Quando eu saí de casa, uma certeza martelava em minha cabeça: eu era o maior escritor não famoso do Brasil. Com os manuscritos debaixo do braço, eu estava indo ao encontro do meu futuro. O famoso editor, com quem me encontraria dali a instantes, havia pedido que eu levasse apenas três dos meus contos. Era um homem ocupado. E após tantos anos garimpando em meio ao cascalho grosso da mediocridade, na procura pela rara pepita dourada da genialidade, ele havia desenvolvido uma terceira visão. O grosso amarrado sob minha axila testemunhava que eu, após uma noite insone lendo e relendo meus textos, na frenética tentativa de escolher os três melhores, selecionara a metade deles. E quando a manhã invadiu meu quarto, trouxe com ela a culpa por eu rejeitar os demais, como se menos amados fossem.
Mas, depois do chá de cadeira que tomei, eu já não tinha mais certeza de nada. Por falta do que fazer, e para controlar a ansiedade que, em mim, tende a provocar gases, cismei de reler minhas preciosidades. Trêmulo, suando mais que frango de padaria, a certeza me atingiu como um soco, nocauteando minha autoestima: eu não era tão bom.
Aliás, enquanto caminhava para lá e para cá, como um tigre enjaulado, na esperança de que os malditos gases se dissipassem, eu sabia que nem bom eu era. Meus contos, que até ontem eu venerava como se fossem os próprios manuscritos do Mar Morto, agora pareciam meras redações ginasianas.

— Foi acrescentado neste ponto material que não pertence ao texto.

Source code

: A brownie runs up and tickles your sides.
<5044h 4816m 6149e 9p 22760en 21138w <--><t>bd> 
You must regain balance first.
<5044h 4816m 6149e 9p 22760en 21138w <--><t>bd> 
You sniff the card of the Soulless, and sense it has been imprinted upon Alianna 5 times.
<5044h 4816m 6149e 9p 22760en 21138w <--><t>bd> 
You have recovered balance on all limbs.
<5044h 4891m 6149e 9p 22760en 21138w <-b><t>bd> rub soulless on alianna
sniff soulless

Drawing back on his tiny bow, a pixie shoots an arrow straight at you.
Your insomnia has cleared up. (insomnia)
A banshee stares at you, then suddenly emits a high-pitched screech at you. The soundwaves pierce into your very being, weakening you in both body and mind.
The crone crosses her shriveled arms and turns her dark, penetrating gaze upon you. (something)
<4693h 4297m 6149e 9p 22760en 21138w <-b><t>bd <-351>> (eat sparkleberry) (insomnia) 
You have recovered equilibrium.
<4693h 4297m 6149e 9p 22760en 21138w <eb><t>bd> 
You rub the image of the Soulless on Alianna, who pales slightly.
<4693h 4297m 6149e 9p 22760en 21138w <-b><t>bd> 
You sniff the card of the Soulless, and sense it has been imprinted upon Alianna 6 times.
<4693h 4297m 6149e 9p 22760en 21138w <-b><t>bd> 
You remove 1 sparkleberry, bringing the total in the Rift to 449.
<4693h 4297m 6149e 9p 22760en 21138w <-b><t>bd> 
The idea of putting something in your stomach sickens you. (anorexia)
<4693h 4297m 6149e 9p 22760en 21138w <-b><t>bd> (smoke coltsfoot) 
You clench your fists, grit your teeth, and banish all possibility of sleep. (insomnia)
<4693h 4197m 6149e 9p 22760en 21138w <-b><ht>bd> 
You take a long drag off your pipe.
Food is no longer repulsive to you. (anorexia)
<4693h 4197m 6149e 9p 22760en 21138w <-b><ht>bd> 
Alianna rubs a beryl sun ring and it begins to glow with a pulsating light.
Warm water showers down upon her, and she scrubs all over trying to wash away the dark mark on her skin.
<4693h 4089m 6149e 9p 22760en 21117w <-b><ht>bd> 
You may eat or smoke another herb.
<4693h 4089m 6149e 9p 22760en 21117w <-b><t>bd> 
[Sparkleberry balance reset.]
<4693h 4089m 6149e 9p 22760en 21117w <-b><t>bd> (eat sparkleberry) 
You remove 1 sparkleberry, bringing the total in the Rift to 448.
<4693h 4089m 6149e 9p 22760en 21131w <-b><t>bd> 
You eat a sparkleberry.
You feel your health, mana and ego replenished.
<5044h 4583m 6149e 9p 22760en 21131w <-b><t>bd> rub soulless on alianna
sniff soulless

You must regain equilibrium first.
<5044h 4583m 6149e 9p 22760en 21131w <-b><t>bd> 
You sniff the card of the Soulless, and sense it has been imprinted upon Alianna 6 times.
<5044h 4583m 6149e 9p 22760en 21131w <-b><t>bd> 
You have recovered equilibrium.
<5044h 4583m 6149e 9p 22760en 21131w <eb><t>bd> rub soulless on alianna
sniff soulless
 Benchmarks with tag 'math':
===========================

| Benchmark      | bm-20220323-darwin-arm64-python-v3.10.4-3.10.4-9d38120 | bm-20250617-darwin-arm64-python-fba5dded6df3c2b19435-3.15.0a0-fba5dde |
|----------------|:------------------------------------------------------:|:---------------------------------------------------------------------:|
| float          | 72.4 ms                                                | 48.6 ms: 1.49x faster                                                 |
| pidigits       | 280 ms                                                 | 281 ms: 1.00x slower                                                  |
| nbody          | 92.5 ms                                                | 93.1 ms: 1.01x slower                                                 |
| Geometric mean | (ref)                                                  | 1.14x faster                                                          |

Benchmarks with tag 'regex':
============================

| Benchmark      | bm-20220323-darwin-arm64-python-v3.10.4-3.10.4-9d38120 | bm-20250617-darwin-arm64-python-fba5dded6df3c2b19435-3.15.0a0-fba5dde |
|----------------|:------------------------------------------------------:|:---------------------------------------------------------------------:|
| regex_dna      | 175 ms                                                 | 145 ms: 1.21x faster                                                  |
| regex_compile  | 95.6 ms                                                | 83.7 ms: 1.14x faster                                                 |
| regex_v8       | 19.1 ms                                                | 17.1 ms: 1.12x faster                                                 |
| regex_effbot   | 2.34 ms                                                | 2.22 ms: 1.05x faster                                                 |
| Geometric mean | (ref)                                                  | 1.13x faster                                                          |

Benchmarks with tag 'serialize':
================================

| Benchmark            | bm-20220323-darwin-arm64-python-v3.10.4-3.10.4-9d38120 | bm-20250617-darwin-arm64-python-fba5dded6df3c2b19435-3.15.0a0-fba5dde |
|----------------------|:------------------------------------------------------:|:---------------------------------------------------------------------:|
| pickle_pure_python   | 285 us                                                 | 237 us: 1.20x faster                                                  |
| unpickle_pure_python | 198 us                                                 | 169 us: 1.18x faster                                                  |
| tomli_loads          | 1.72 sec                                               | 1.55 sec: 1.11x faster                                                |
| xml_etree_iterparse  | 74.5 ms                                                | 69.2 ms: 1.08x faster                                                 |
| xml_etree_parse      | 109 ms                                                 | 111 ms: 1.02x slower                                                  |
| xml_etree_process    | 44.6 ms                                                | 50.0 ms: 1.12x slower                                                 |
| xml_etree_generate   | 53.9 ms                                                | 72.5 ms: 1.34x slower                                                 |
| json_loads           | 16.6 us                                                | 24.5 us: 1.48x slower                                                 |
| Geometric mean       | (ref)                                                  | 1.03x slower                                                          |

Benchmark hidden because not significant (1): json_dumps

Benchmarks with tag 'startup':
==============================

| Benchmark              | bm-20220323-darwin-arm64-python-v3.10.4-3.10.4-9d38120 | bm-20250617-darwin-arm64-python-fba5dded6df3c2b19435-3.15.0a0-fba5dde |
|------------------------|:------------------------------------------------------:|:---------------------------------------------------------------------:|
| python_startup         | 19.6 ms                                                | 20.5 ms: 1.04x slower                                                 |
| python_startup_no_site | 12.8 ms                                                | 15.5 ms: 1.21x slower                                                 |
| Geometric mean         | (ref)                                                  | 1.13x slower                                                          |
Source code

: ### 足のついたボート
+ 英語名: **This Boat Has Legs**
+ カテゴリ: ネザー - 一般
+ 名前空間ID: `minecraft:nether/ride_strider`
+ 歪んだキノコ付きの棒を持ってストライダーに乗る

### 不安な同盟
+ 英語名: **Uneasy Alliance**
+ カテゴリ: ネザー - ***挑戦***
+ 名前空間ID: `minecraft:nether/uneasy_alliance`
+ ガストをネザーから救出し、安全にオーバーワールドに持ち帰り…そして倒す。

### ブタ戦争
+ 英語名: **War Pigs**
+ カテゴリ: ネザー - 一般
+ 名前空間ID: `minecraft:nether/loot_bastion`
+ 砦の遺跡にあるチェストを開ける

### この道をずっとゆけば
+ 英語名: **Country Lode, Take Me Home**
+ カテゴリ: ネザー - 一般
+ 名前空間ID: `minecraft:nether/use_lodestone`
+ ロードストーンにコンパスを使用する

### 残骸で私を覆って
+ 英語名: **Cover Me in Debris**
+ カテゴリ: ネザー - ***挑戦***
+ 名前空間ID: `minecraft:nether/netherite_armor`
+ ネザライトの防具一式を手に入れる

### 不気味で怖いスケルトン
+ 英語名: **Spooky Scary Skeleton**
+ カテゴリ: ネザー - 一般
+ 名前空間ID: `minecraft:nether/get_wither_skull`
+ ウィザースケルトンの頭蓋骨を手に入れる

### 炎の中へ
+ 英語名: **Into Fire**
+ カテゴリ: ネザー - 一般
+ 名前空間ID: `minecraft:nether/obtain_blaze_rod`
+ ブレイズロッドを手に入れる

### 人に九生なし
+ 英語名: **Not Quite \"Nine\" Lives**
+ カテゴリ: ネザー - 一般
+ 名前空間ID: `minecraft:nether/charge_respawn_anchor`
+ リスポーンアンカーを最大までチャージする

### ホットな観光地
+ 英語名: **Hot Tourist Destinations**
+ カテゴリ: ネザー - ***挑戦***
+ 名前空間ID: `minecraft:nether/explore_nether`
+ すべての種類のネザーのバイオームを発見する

Eu tinha que me livrar deles. Fingindo me abanar freneticamente – mas na verdade tentando tornar o ar menos poluído – eu corri os olhos pela saleta. Só então percebi uma porta, disfarçada pelos lambris da parede. Era um banheiro. Comecei a transformar os contos em tiras. Quando a lixeirinha já não podia mais fechar a tampa, o desespero me sussurrou uma idéia. Até a terceira descarga, tudo bem. Depois, o papel começou a voltar. Retirei tudo o que havia enfiado na lixeirinha, e a usei como balde, transferindo a água do vaso, para a pia. Enquanto isso, eu mantinha o dedão na descarga, direto. Quase deu certo. Aliás, se o troço não tivesse quebrado, eu teria me livrado de uma parte do problema. Sim, porque a papelada que eu retirara da cestinha, estufava todos os bolsos do meu paletó. Espalhei todas as toalhas de papel no chão, para impedir que o aguaceiro, que transbordava do vaso, ultrapassasse os limites do banheiro. E o tempo todo, torcendo para que o ralinho fizesse a parte dele. Não havia ralinho. Agora, só me restava abandonar o navio. A saleta continuava vazia. Buscando uma rota de fuga, avaliei minhas possibilidades. Do teto, uma câmera vigiava cada um dos meus passos. Estou irremediavelmente preso nesta ratoeira. A porta de blindex negro que me liga com a recepção, tranca-se automaticamente, e só pode ser aberta da sala da recepcionista. Por causa do ar condicionado central, não existe janela; apenas um corte na parede, que vai do piso ao teto, mais ou menos da largura de um palmo, ocupado por blocos de vidro maciço. Sentado no sofá, com os pés para cima, tornei-me um mero observador. Vencido, o grosso tapete, que antes enfeitava a sala, transformou-se em massa disforme. Daqui a pouco, já que existe uma abertura de um dedo para lhe dar passagem, o primeiro grito de - água! – ecoará.
E quer saber do que mais? Eu não estou nem um pouquinho interessado em saber como esta história vai terminar.